Dalla Redazione
Minimarket nella Capitale? Si parla di un fenomeno in forte ascesa, con un trend di crescita cinque volte superiore alla media del settore: a Roma oggi sono oltre 2.500 le drogherie e i fruttivendoli gestiti da extracomunitari, principalmente bengalesi ed egiziani. Un’indagine realizzata di recente dall’associazione Terra! analizza le ragioni di questo boom commerciale, che ha mutato il volto dei cosiddetti negozi di vicinato. Autori del rapporto dal titolo “Il (povero) diavolo nascosto nel dettaglio” sono i giornalisti freelance Maria Panariello e Maurizio Franco, vincitori insieme a Leonardo Filippi del premio Morrione per “Le catene della distribuzione”.
Secondo i dati della Camera di Commercio di Roma, come si legge nel rapporto – ripreso anche dal Corriere di Roma – gli esercizi non specializzati con prevalenza di prodotti alimentari e bevande sono passati da 1.432 nel 2016 a 1.622 nel 2017; e quelli specializzati in frutta e verdura da 874 a 918.

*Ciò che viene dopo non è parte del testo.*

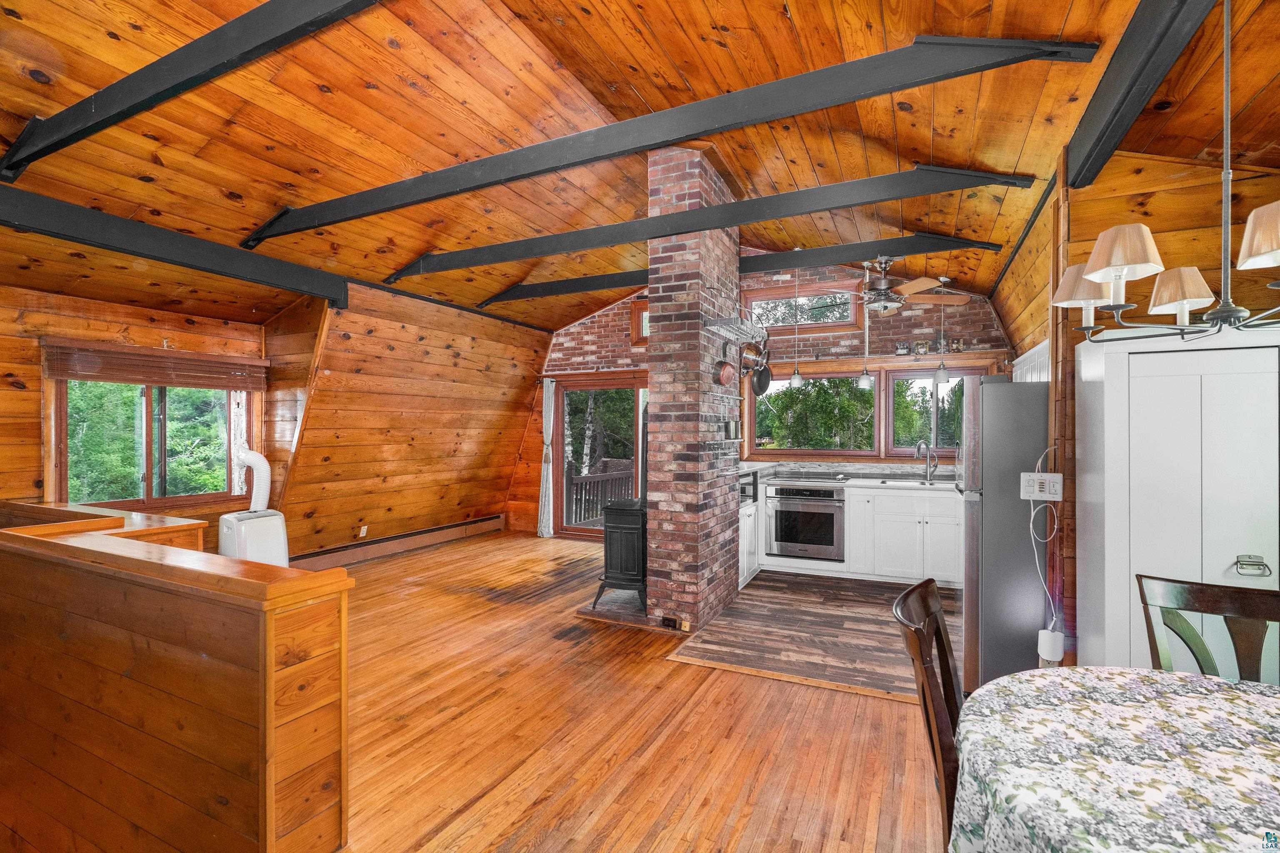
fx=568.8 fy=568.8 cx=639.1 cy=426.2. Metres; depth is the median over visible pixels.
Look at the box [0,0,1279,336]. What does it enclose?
ceiling
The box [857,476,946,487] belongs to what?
sink
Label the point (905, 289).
ceiling fan
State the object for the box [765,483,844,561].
oven
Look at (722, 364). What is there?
copper pan
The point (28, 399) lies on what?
left wall
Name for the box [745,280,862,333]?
transom window
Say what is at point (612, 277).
ceiling beam
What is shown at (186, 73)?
ceiling beam
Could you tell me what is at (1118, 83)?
ceiling beam
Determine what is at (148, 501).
window
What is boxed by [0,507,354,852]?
half wall
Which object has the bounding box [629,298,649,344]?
window
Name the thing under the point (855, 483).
countertop
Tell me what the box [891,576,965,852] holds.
wooden chair
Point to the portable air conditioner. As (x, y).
(269, 526)
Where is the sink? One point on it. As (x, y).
(898, 483)
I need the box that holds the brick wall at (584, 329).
[523,259,1016,540]
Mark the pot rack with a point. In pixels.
(715, 327)
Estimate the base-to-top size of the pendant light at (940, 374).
0.996 m
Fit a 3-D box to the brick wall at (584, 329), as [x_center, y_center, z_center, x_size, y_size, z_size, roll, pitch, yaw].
[1.037,-0.239,6.703,5.852,3.393,0.200,0,0,25]
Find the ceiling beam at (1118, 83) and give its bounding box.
[1061,0,1216,191]
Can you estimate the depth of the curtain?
7.49 m
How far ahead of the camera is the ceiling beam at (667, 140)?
2.74 m
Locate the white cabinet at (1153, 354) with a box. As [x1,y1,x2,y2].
[1075,322,1279,680]
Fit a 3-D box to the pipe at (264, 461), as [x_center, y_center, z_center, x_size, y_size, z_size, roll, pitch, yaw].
[-3.428,0.480,5.052,0.315,0.563,0.222,0,0,25]
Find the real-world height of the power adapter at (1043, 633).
0.148 m
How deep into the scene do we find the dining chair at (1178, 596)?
1.77 m
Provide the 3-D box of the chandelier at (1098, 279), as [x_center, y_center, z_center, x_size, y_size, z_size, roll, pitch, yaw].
[1.489,-0.739,1.432,0.700,1.029,0.694,0,0,25]
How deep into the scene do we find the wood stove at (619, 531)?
4.43 m
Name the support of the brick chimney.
on the wood floor at (847, 702)
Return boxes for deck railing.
[565,461,632,526]
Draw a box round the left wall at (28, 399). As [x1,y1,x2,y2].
[0,282,279,527]
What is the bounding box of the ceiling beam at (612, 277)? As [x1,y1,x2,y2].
[485,230,1001,303]
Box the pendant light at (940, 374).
[933,275,951,384]
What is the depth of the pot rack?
4.17 m
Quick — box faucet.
[914,440,937,482]
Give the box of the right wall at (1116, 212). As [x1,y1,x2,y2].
[989,142,1279,677]
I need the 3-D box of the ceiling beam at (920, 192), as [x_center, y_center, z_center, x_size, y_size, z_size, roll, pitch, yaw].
[-0.154,-1.433,4.173,5.021,0.219,0.149,0,0,25]
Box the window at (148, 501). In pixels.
[52,373,252,508]
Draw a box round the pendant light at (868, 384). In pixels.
[856,262,875,389]
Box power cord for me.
[1027,449,1061,642]
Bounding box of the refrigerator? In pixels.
[959,376,1053,694]
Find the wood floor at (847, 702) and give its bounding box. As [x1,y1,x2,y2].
[290,525,956,852]
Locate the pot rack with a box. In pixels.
[700,312,769,345]
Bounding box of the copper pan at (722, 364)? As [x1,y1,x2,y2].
[715,343,737,385]
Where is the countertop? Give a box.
[762,472,954,491]
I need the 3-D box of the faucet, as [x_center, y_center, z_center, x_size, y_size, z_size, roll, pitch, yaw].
[2.740,0.335,5.447,0.229,0.393,0.127,0,0,-20]
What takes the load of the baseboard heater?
attached to the left wall at (472, 361)
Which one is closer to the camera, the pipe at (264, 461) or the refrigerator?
the refrigerator
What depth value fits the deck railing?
8.40 m
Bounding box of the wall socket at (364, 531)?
[358,525,368,537]
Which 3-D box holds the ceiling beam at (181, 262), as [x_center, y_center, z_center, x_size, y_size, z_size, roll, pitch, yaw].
[-3.592,-1.270,3.486,0.181,0.233,3.726,0,0,25]
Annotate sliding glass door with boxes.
[551,375,649,539]
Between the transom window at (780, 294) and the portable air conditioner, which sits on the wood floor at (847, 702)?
the portable air conditioner
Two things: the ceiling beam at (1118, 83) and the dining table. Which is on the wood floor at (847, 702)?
the dining table
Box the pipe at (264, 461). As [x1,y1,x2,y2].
[235,447,272,511]
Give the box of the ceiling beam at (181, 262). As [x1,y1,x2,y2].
[0,186,343,306]
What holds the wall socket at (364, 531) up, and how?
attached to the left wall at (472, 361)
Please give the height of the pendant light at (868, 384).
1.136 m
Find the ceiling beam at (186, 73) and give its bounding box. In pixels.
[1,0,380,181]
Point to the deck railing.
(577, 486)
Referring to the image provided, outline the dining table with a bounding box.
[945,665,1279,852]
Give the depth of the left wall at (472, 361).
6.28 m
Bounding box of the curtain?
[537,377,555,537]
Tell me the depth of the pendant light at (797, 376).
5.45 m
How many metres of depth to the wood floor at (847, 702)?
2.71 m
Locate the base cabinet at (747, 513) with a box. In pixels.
[738,474,761,587]
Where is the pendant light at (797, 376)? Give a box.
[788,260,804,388]
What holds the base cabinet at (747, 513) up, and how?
on the kitchen floor
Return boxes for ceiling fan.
[812,256,969,315]
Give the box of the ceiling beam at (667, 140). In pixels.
[251,33,1098,242]
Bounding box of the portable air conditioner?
[218,510,288,565]
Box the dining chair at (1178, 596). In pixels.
[1135,573,1279,682]
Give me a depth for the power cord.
2.80 m
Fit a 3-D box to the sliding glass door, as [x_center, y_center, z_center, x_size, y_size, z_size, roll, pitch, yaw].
[-0.239,0.425,7.212,1.907,2.067,0.151,0,0,25]
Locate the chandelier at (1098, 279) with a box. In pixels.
[1047,0,1279,340]
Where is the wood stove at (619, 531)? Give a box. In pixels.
[592,498,647,610]
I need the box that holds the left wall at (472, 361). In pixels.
[265,277,545,559]
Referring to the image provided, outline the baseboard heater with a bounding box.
[289,514,504,570]
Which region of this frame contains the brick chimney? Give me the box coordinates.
[645,145,742,634]
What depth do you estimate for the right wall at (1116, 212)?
2.74 m
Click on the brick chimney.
(662, 386)
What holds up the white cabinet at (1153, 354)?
on the wood floor at (847, 702)
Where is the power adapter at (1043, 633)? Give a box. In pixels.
[1037,627,1065,664]
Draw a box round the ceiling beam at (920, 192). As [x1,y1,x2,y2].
[383,164,1034,280]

Il nome dell’indagine si rifà al fatto che non solo questi minimarket – o “banglamarket”, come sono stati ribattezzati – sono gestiti da immigrati più propensi ad affrontare turni di lavoro lunghi e margini di guadagno risicati, ma servono anche una clientela sempre più precaria, che ha mutato le sue abitudini di consumo e “il cui tempo libero è compromesso soprattutto al termine della giornata lavorativa”, si legge nel rapporto.
Per consumatori che hanno bisogno di tutto e a qualunque, questi negozi di vicinato sono dunque la soluzione ideale (e non solo a Roma: anche a Bologna, ad esempio, pullulano i fruttivendoli e le piccole drogherie gestite da pakistani e bengalesi). E la grande distribuzione, che ancora commercializza oltre il 70% dell’ortofrutta consumata, si è dovuta adeguare, rilanciando con il format h24.
Se gli esercizi di ortofrutta gestiti da italiani sono ancora la maggioranza, a Roma, sempre secondo i dati della Camera di Commercio nell’ultimo anno hanno chiuso i battenti 33 frutterie “autocotone” e altrettante in provincia, sempre secondo la Camera di commercio. Il “problema” di questi negozi – che spesso sono allo stesso tempo abitazione, luogo di lavoro full time e centri di aggregazione – non è solo la concorrenza alle attività commerciali locali e alla Gdo. In molti casi vengono venduti alcolici non stop, specie di sera e di notte. Inoltre nei meandri di risparmi e finanziamenti (ci vogliono 15 mila euro in fase di avvio dell’attività” si anniderebbero forme di condizionamento illegale, sottolinea il rapporto di Terra!
Il 90% del prodotto fresco presente nei banglamarket arriva da Guidonia, il 10% da Fondi. Si tratta normalmente di prodotto medio a un prezzo concorrenziale, sottolinea un altro articolo di Repubblica Roma. Per le imprese del Bangladesh gli acquisti sono collettivi: c’è un indotto fatto di autotrasportatori che smistano ai punti vendita, incassando da ognuno 5 euro.
Anche gli egiziani comprano merce da Guidonia, tendenzialmente con forniture singole, ma spesso con l’intermediazione dei grossisti della periferia. L’invenduto, come per i bengalesi, si deteriora sul banco, cala di prezzo e qualità perché non può finire in frigorifero. “Le limitazioni, legate a questioni di decoro, rischiano comunque di tradursi in un boomerang”, nota il rapporto.
Ora il nuovo regolamento comunale ha dato l’alt ai minimarket nel centro storico e a San Lorenzo. Tuttavia, da sola, questa misura forse non è sufficiente a contenere la precarizzazione sempre più spinta dei commercianti “sopravvissuti” alla concorrenza straniera, che va di pari passo con un calo della qualità generalizzato, necessario per mantenere alti i livelli di concorrenza.